(Source material begins)

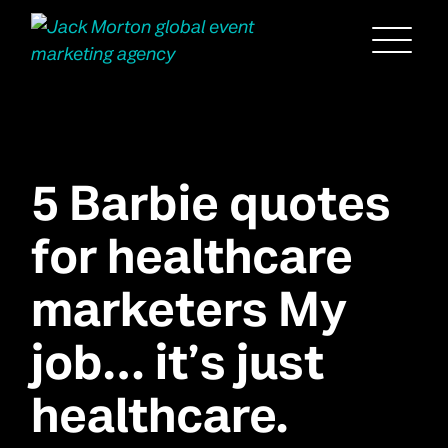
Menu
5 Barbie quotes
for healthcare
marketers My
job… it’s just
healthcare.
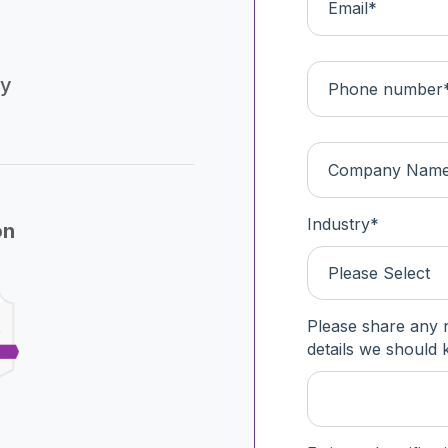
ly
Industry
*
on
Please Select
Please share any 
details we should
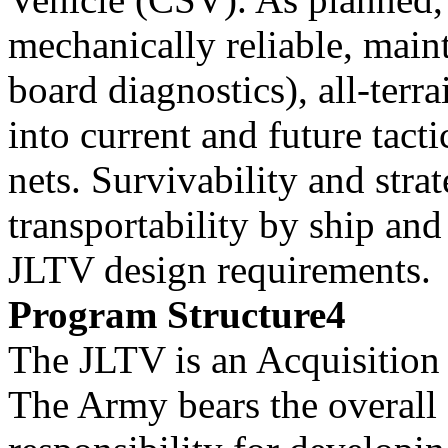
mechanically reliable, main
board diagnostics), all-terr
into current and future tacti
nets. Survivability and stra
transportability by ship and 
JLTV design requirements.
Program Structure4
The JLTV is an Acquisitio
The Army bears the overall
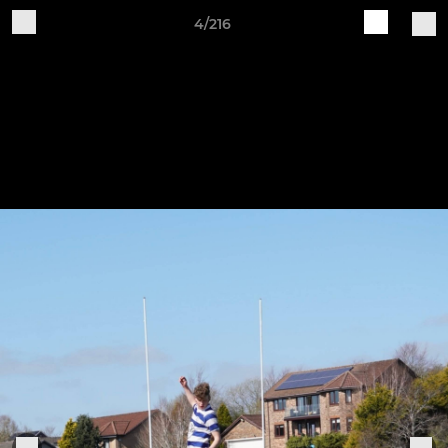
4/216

(Source material ends)
(Source material begins)

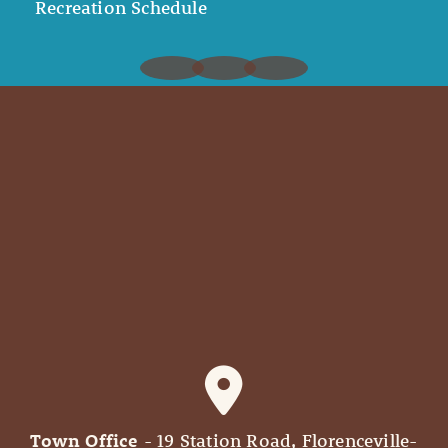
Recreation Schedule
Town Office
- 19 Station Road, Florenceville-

(Source material ends)
(Source material begins)

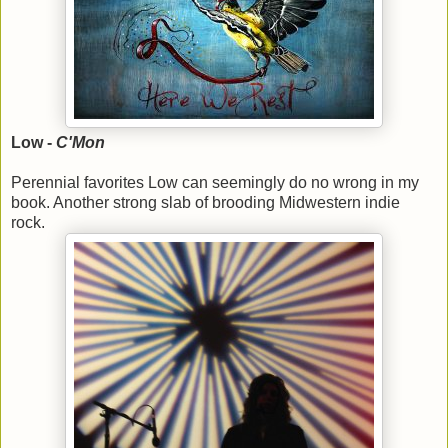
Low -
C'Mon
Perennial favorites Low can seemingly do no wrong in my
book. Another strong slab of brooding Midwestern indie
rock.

(Source material ends)

▶ Brief
Go through the entries above and copy out every line that includes the word "JLTV".

▶ Exercise solution
JLTV design requirements.
The JLTV is an Acquisitio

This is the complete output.